** Opening Data shown block **
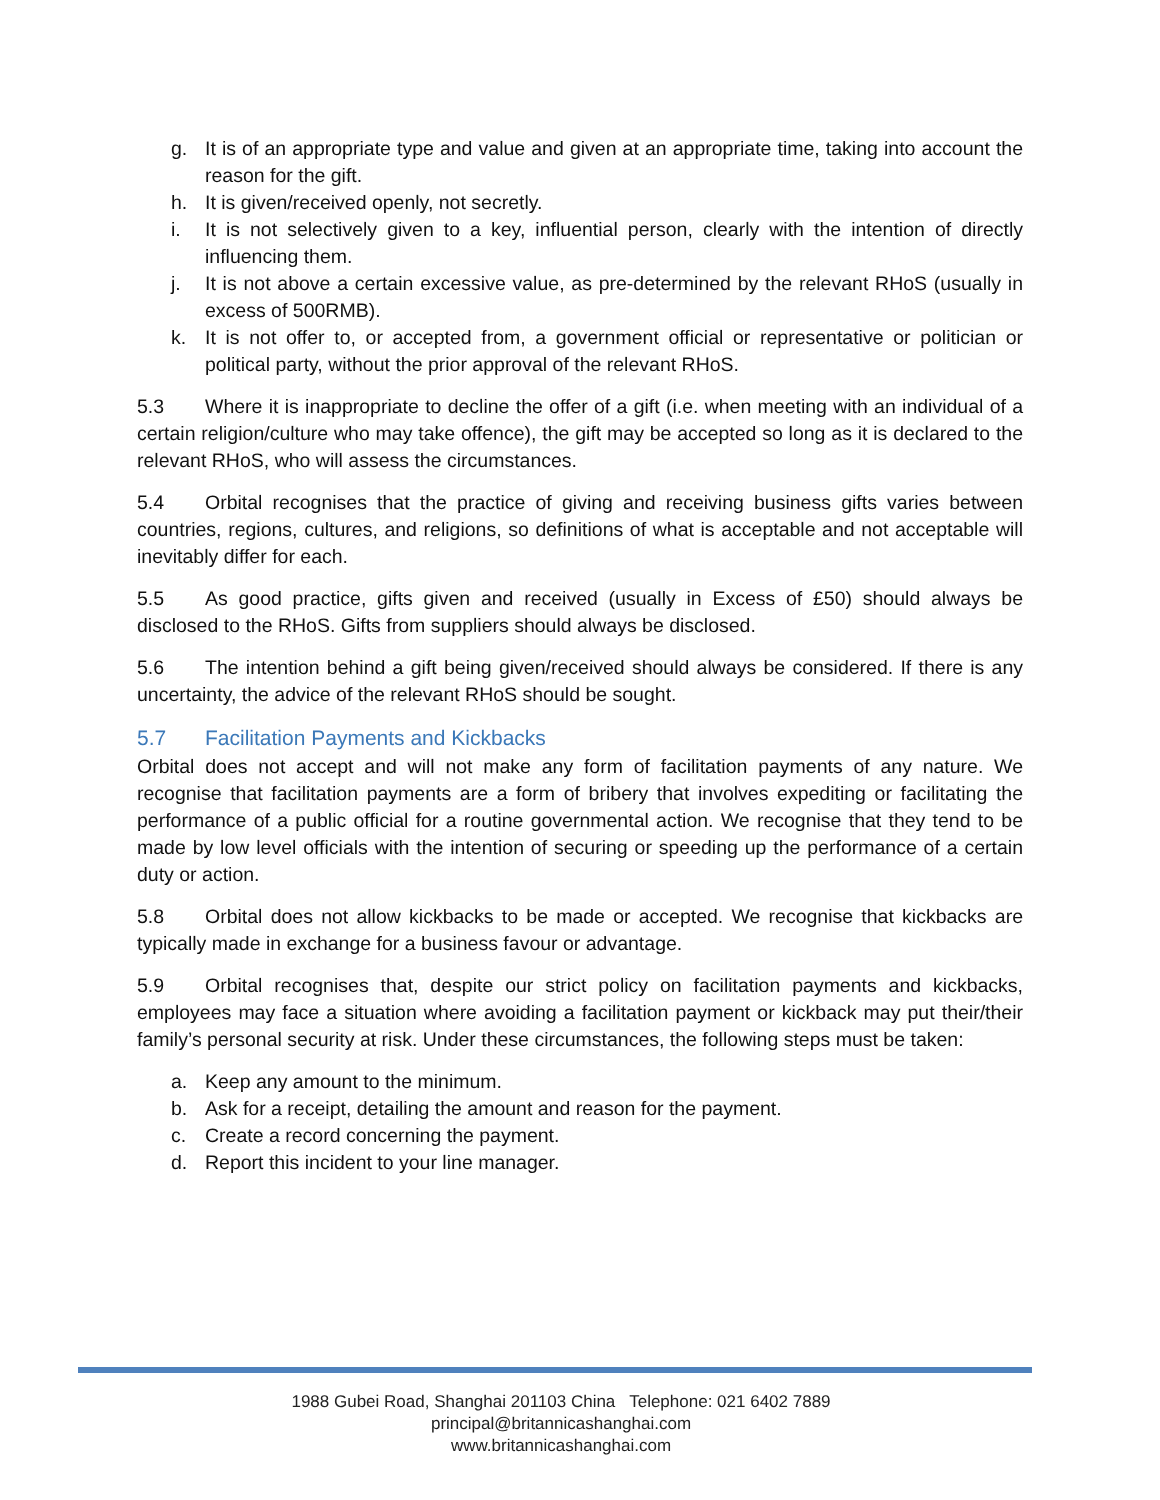g. It is of an appropriate type and value and given at an appropriate time, taking into account the reason for the gift.
h. It is given/received openly, not secretly.
i. It is not selectively given to a key, influential person, clearly with the intention of directly influencing them.
j. It is not above a certain excessive value, as pre-determined by the relevant RHoS (usually in excess of 500RMB).
k. It is not offer to, or accepted from, a government official or representative or politician or political party, without the prior approval of the relevant RHoS.
5.3 Where it is inappropriate to decline the offer of a gift (i.e. when meeting with an individual of a certain religion/culture who may take offence), the gift may be accepted so long as it is declared to the relevant RHoS, who will assess the circumstances.
5.4 Orbital recognises that the practice of giving and receiving business gifts varies between countries, regions, cultures, and religions, so definitions of what is acceptable and not acceptable will inevitably differ for each.
5.5 As good practice, gifts given and received (usually in Excess of £50) should always be disclosed to the RHoS. Gifts from suppliers should always be disclosed.
5.6 The intention behind a gift being given/received should always be considered. If there is any uncertainty, the advice of the relevant RHoS should be sought.
5.7 Facilitation Payments and Kickbacks
Orbital does not accept and will not make any form of facilitation payments of any nature. We recognise that facilitation payments are a form of bribery that involves expediting or facilitating the performance of a public official for a routine governmental action. We recognise that they tend to be made by low level officials with the intention of securing or speeding up the performance of a certain duty or action.
5.8 Orbital does not allow kickbacks to be made or accepted. We recognise that kickbacks are typically made in exchange for a business favour or advantage.
5.9 Orbital recognises that, despite our strict policy on facilitation payments and kickbacks, employees may face a situation where avoiding a facilitation payment or kickback may put their/their family’s personal security at risk. Under these circumstances, the following steps must be taken:
a. Keep any amount to the minimum.
b. Ask for a receipt, detailing the amount and reason for the payment.
c. Create a record concerning the payment.
d. Report this incident to your line manager.
1988 Gubei Road, Shanghai 201103 China Telephone: 021 6402 7889
principal@britannicashanghai.com
www.britannicashanghai.com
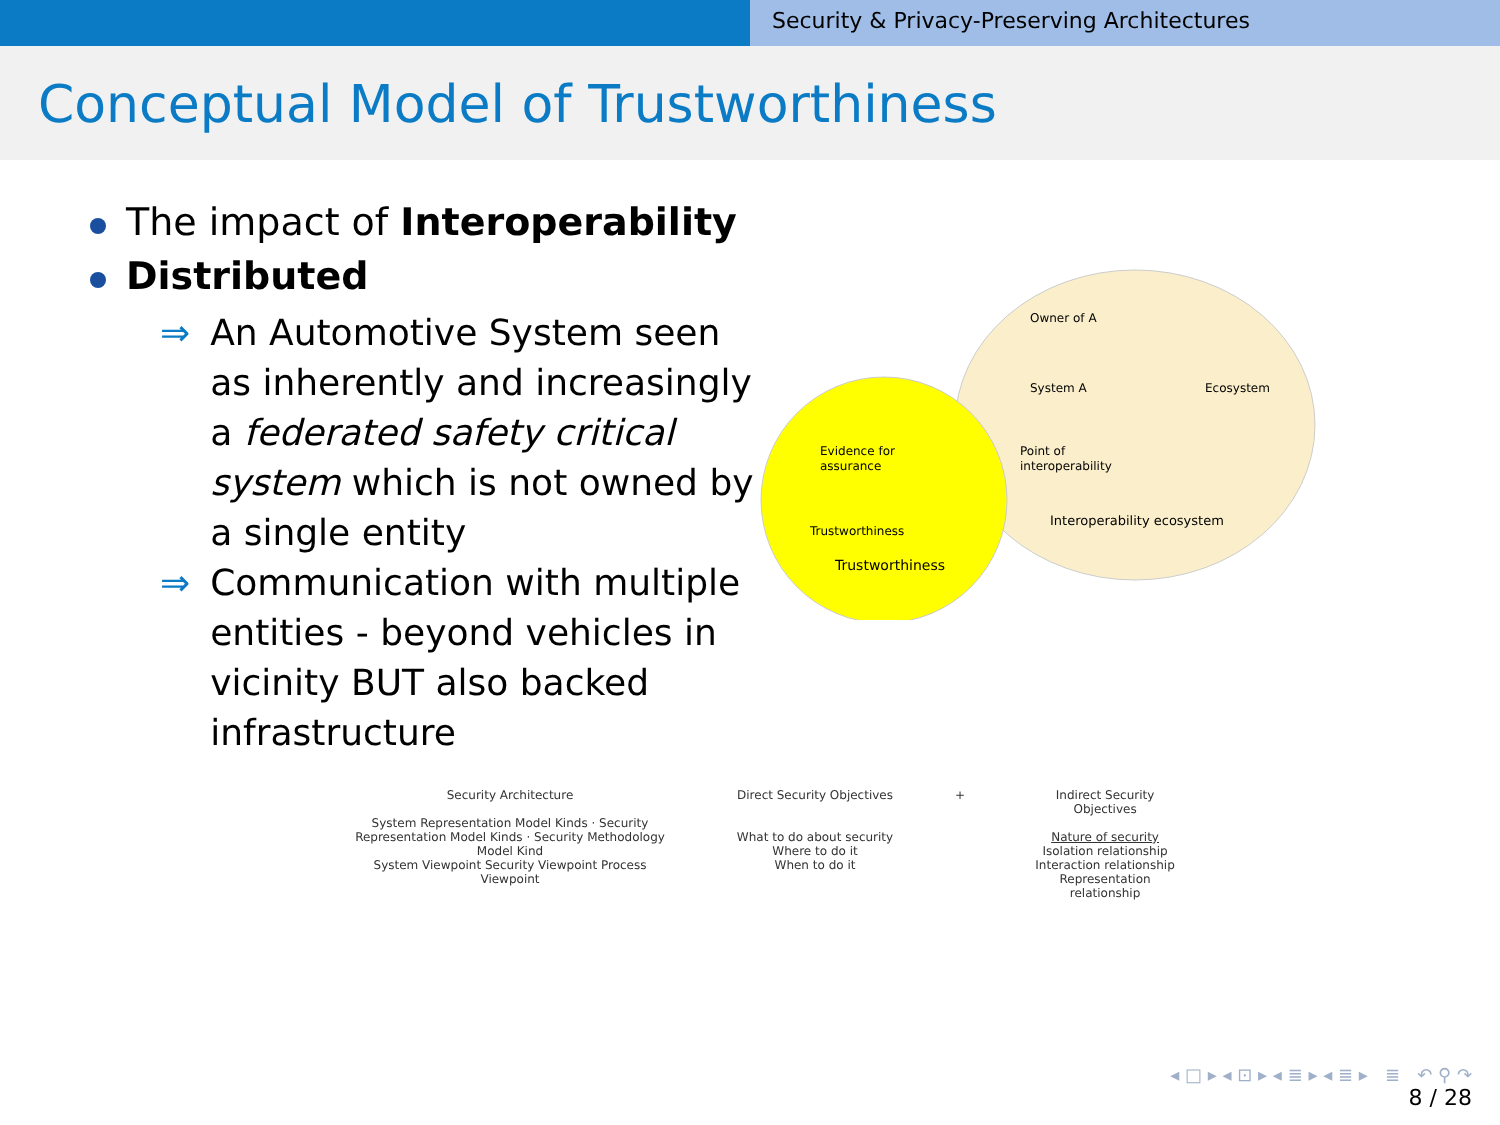Security & Privacy-Preserving Architectures
Conceptual Model of Trustworthiness
The impact of Interoperability
Distributed
⇒ An Automotive System seen as inherently and increasingly a federated safety critical system which is not owned by a single entity
⇒ Communication with multiple entities - beyond vehicles in vicinity BUT also backed infrastructure
Owner of A
System A
Ecosystem
Point of
interoperability
Evidence for
assurance
Trustworthiness
Interoperability ecosystem
Trustworthiness
Security Architecture
System Representation Model Kinds · Security Representation Model Kinds · Security Methodology Model Kind
System Viewpoint Security Viewpoint Process Viewpoint
Direct Security Objectives
What to do about security
Where to do it
When to do it
+ Indirect Security Objectives
Nature of security
Isolation relationship
Interaction relationship
Representation relationship
◂ □ ▸ ◂ ⊡ ▸ ◂ ≣ ▸ ◂ ≣ ▸ ≣ ↶ ⚲ ↷
8 / 28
** Closing Data shown block **
## Work instructions
Leave out the pictures. Return exactly the lines from the first line of the records to the line bearing "5.3 Where it", inclusive.

## Exercise output
g. It is of an appropriate type and value and given at an appropriate time, taking into account the reason for the gift.
h. It is given/received openly, not secretly.
i. It is not selectively given to a key, influential person, clearly with the intention of directly influencing them.
j. It is not above a certain excessive value, as pre-determined by the relevant RHoS (usually in excess of 500RMB).
k. It is not offer to, or accepted from, a government official or representative or politician or political party, without the prior approval of the relevant RHoS.
5.3 Where it is inappropriate to decline the offer of a gift (i.e. when meeting with an individual of a certain religion/culture who may take offence), the gift may be accepted so long as it is declared to the relevant RHoS, who will assess the circumstances.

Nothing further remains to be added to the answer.